I became a youth pastor in 1971. I've been pastoring ever since - for fifty-one years.
A major part of a pastor's job description involves being with grieving people. We are caregivers and comfort bringers to suffering people.
A pastor enters into the grief of others. We have been trained to do this. Many pastors do this with excellence.
Not a week goes by without one or more grief-stricken people contacting Linda and I for help. In this, we are not exceptional. Every pastor does this.
Here are some of the ways I have done this, over five decades. I present this to you as non-exceptional pastoral ministry. Every pastor who views their calling as a shepherd to others knows about this. Every shepherd-pastor has a list like mine.
We do funerals.
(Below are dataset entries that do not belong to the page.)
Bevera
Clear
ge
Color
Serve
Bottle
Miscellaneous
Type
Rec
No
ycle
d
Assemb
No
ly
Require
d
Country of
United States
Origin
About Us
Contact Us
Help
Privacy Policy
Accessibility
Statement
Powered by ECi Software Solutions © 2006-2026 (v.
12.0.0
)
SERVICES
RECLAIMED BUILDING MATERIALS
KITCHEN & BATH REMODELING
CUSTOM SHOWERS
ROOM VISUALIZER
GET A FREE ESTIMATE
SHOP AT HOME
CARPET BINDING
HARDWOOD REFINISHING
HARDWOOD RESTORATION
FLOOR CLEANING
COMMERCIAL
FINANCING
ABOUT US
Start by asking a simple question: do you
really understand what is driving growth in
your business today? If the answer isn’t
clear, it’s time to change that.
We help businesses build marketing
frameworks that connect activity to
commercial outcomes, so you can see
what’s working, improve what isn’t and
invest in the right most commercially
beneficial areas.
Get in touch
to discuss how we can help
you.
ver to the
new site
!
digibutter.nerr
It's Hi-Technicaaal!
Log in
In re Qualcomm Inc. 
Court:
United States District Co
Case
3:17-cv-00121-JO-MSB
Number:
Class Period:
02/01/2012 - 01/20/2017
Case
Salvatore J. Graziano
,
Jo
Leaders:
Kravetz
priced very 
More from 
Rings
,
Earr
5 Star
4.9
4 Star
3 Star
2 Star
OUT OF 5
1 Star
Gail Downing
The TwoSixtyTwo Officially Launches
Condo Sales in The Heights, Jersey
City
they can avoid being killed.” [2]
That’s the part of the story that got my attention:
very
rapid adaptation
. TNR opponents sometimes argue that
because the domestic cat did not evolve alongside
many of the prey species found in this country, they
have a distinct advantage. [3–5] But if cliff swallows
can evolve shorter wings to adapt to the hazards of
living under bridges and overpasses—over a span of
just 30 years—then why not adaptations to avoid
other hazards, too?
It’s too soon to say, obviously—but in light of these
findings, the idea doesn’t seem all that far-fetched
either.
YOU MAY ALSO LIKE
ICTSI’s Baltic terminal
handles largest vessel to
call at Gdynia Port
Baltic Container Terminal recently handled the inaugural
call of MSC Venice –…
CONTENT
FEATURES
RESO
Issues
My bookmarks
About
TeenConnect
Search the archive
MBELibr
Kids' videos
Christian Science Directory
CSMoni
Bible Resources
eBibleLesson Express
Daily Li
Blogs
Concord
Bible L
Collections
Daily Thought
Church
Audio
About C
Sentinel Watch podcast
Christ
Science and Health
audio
We meet and pray with people who have lost loved ones.
We weep with those who weep.
We comfort parents who have lost children.
We comfort young people whose siblings overdosed and died.
We are with families and friends who have lost someone to suicide.
We respond in the middle of the night to crisis phone calls.
We meet with victims of murder.
We meet with murderers.
We visit people in prison.
We care for the suffering and dying.
We have been with people as they took their last breath.
We spend a portion of our time with the hospitalized.
We counsel adulterers and their survivors.
We rescue marriages and families.
We cry with the victimized.
We help the helpless.
We bring hope to the hopeless.
We have time to talk with hurting people.
We pray with people.
We befriend outcasts.
We agonize over the sufferings of others.
We counsel those grieving their moral failures.
Sometimes we are just there, with grieving people, saying little, or nothing.
We do none of this perfectly.
Every pastor I know does these things, and more.